• _Action item_: Every word in the data below belongs in your copy, exactly as given; the pictures do not.

• _Given information_:

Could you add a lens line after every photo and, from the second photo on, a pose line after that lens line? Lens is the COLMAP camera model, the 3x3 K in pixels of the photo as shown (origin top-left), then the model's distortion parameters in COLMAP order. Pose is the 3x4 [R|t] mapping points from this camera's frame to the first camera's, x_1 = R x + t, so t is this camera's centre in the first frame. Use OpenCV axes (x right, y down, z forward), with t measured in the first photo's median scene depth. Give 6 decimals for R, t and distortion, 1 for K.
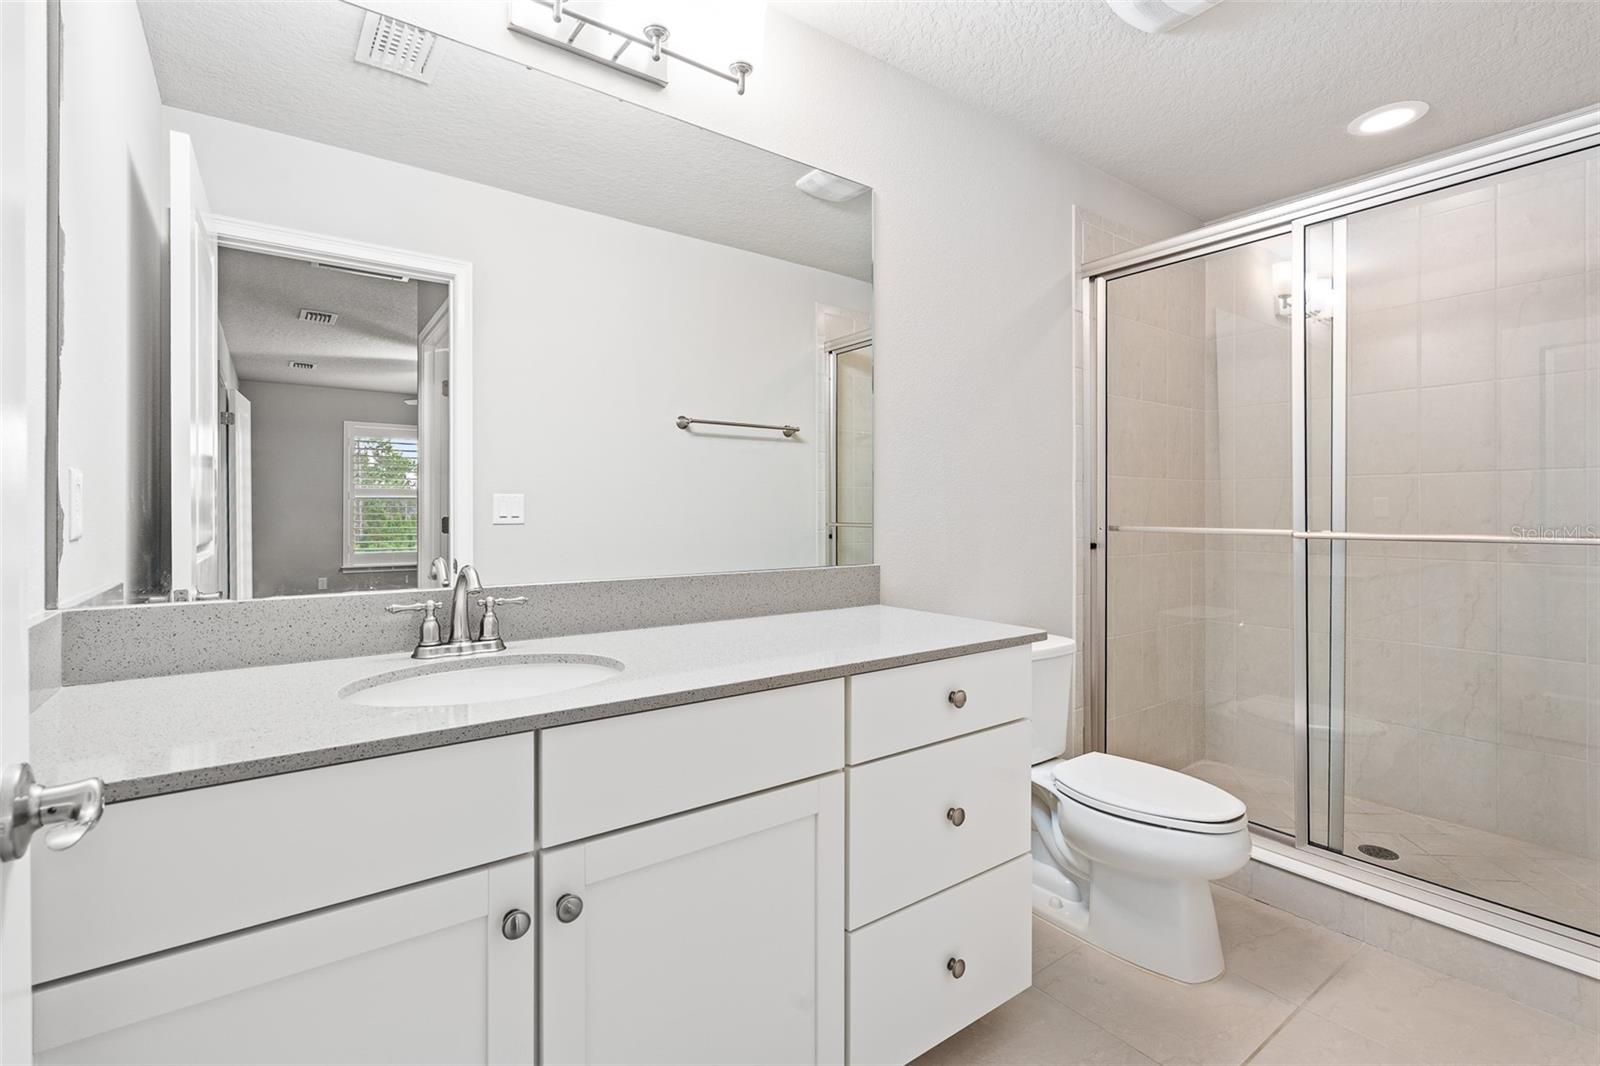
lens RADIAL K [[733.1, 0, 798.8], [0, 733.1, 522.2], [0, 0, 1]] dist [-0.000632, -0.000317]
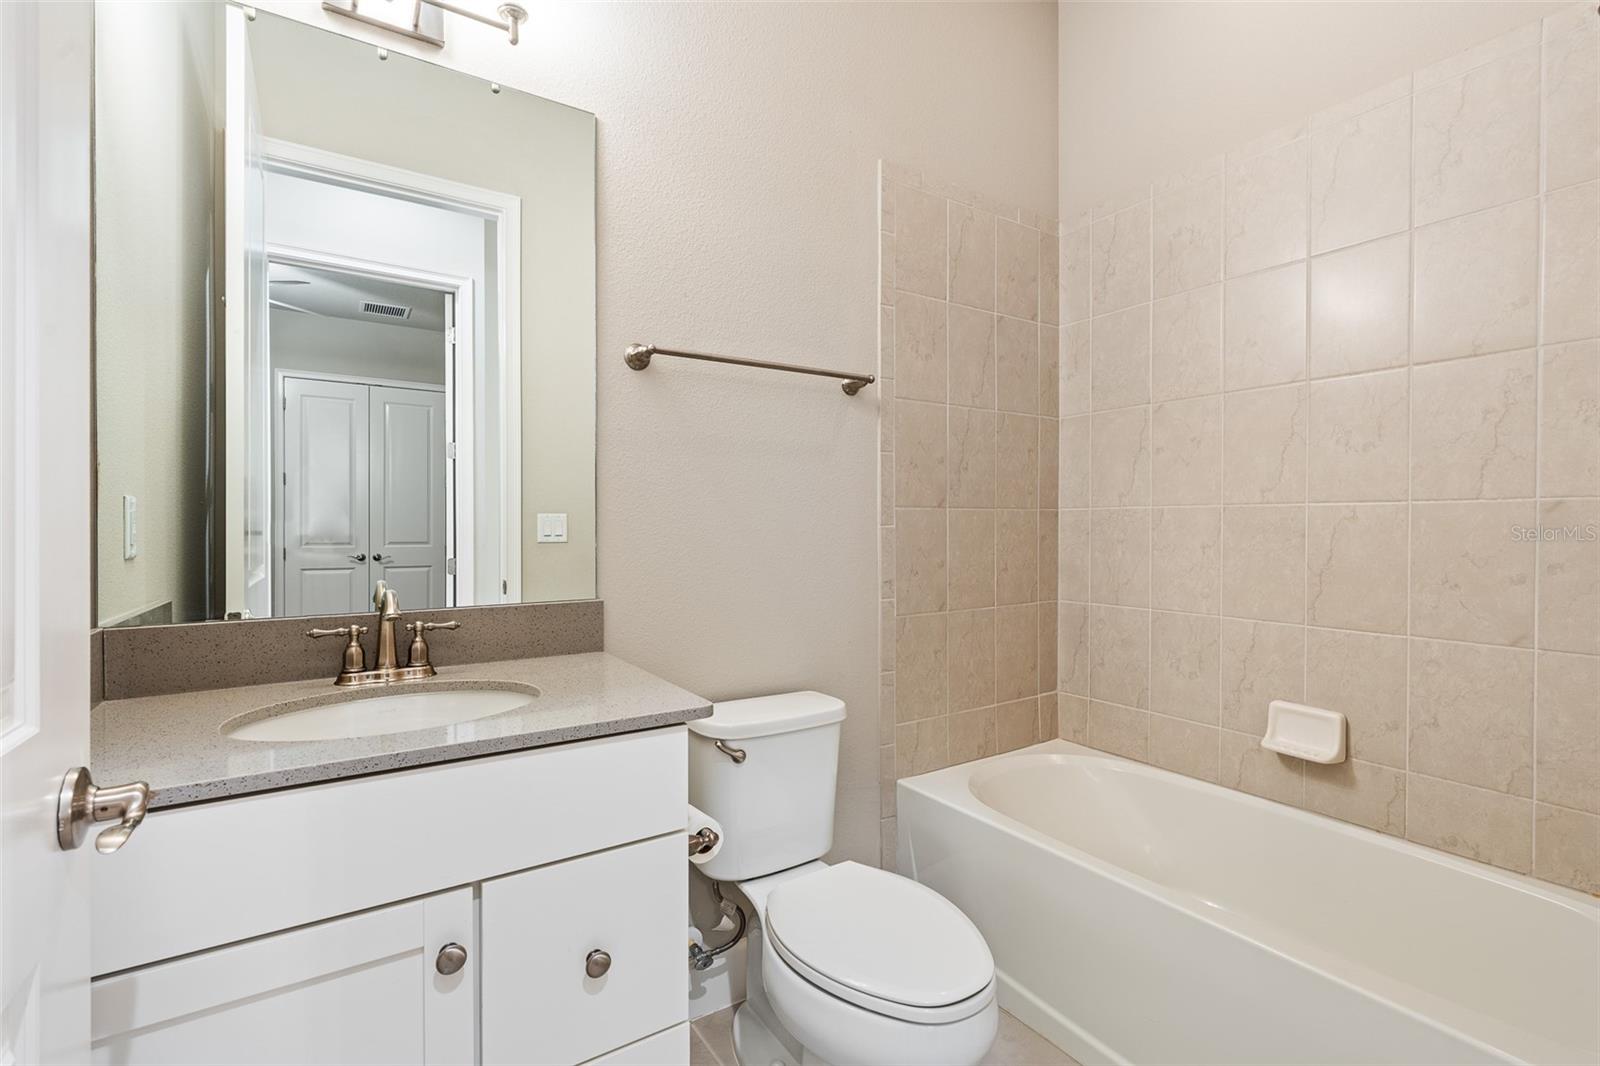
lens RADIAL K [[702.0, 0, 800.0], [0, 702.0, 533.0], [0, 0, 1]] dist [-0.001117, 0.000013]
pose [[0.995483, -0.011116, -0.094289, 0.176097], [0.010506, 0.999921, -0.006957, -0.003633], [0.094359, 0.005935, 0.995521, 0.122331]]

• _Solution below_:
Could you add a lens line after every photo and, from the second photo on, a pose line after that lens line? Lens is the COLMAP camera model, the 3x3 K in pixels of the photo as shown (origin top-left), then the model's distortion parameters in COLMAP order. Pose is the 3x4 [R|t] mapping points from this camera's frame to the first camera's, x_1 = R x + t, so t is this camera's centre in the first frame. Use OpenCV axes (x right, y down, z forward), with t measured in the first photo's median scene depth. Give 6 decimals for R, t and distortion, 1 for K.
lens RADIAL K [[733.1, 0, 798.8], [0, 733.1, 522.2], [0, 0, 1]] dist [-0.000632, -0.000317]
lens RADIAL K [[702.0, 0, 800.0], [0, 702.0, 533.0], [0, 0, 1]] dist [-0.001117, 0.000013]
pose [[0.995483, -0.011116, -0.094289, 0.176097], [0.010506, 0.999921, -0.006957, -0.003633], [0.094359, 0.005935, 0.995521, 0.122331]]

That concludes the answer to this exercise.